In Ogun State, the government issued only 4,000 C-of-O to landowners as of 2022, while in Lagos, the Akinwunmi Ambode administration signed a total of 5,172 certificates in three years and from May 2019 to May 2022, 727 electronic C-of-O were signed by the Babajide Sanwo-Olu administration, apart from those for regularisation.

In Borno, our findings reveal that Governor Babagana Zulum issued 775 C-of-O in his first term in office. Over the years, residents’ attitude to the process has been lukewarm as a result of the observed encumbrances in the procedures.

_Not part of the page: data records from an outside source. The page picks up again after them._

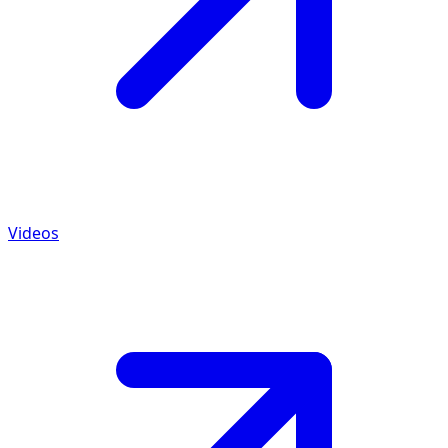
Videos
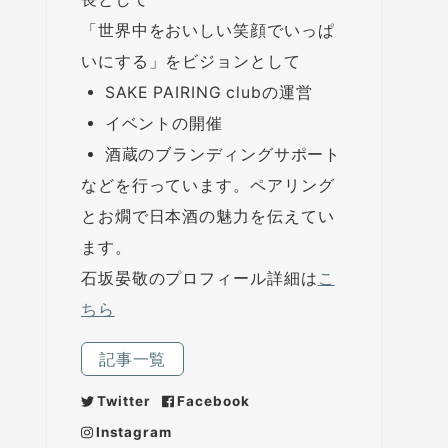
「世界中をおいしい笑顔でいっぱ
いにする」をビジョンとして
SAKE PAIRING clubの運営
イベントの開催
酒蔵のブランディングサポート
などを行っています。ペアリング
とお燗で日本酒の魅力を伝えてい
ます。
石坂晏敬のプロフィール詳細は
こ
ちら
記事一覧
Twitter
Facebook
Instagram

In Enugu State where the issuance of C-of-O is on hold at the moment, land buyers are discouraged from registering their properties by the high fee demanded by the state government which, according to our findings, depends mainly on the location of the properties and their value.

An estate agent who spoke to BusinessDay, pleading anonymity, said that fees ranged from N30,000 in some remote areas to 500,000 and above in the GRA and Independence Layout zone.

A property lawyer who introduced herself simply as Barrister Patience told our reporter in Abuja that registering a property in the federal capital territory involved a long and cumbersome process just as it was expensive.

“When registering land, buyers are advised to visit the Abuja geographic information system (GIS) office, where they are taken through the various documentation processes; forms for land that will be used for commercial purposes cost N100,000, while that for residential property goes for N50,000,” the lawyer said.

Gladstone Opara, President, International Real Estate Federation (FIABCI), was quoted as saying recently that the hiccups in obtaining titles for properties is a major impediment to real estate development.

He cited Lagos State government which, he noted, “has not been magnanimous enough in giving title ownership because they keep increasing the cost, sometimes up to the value at which you bought a property and, most times, people are discouraged from doing their documentation.”

Similarly, Adedotun Bamigbola, former chairman, Nigerian Institution of Estate Surveyors and Valuers (NIESV), Lagos branch, noted that, in some states, it takes as long as four years to process land title, pointing out that the cost and time required to have access, as well as the documentation is discouraging many property owners from going for registration.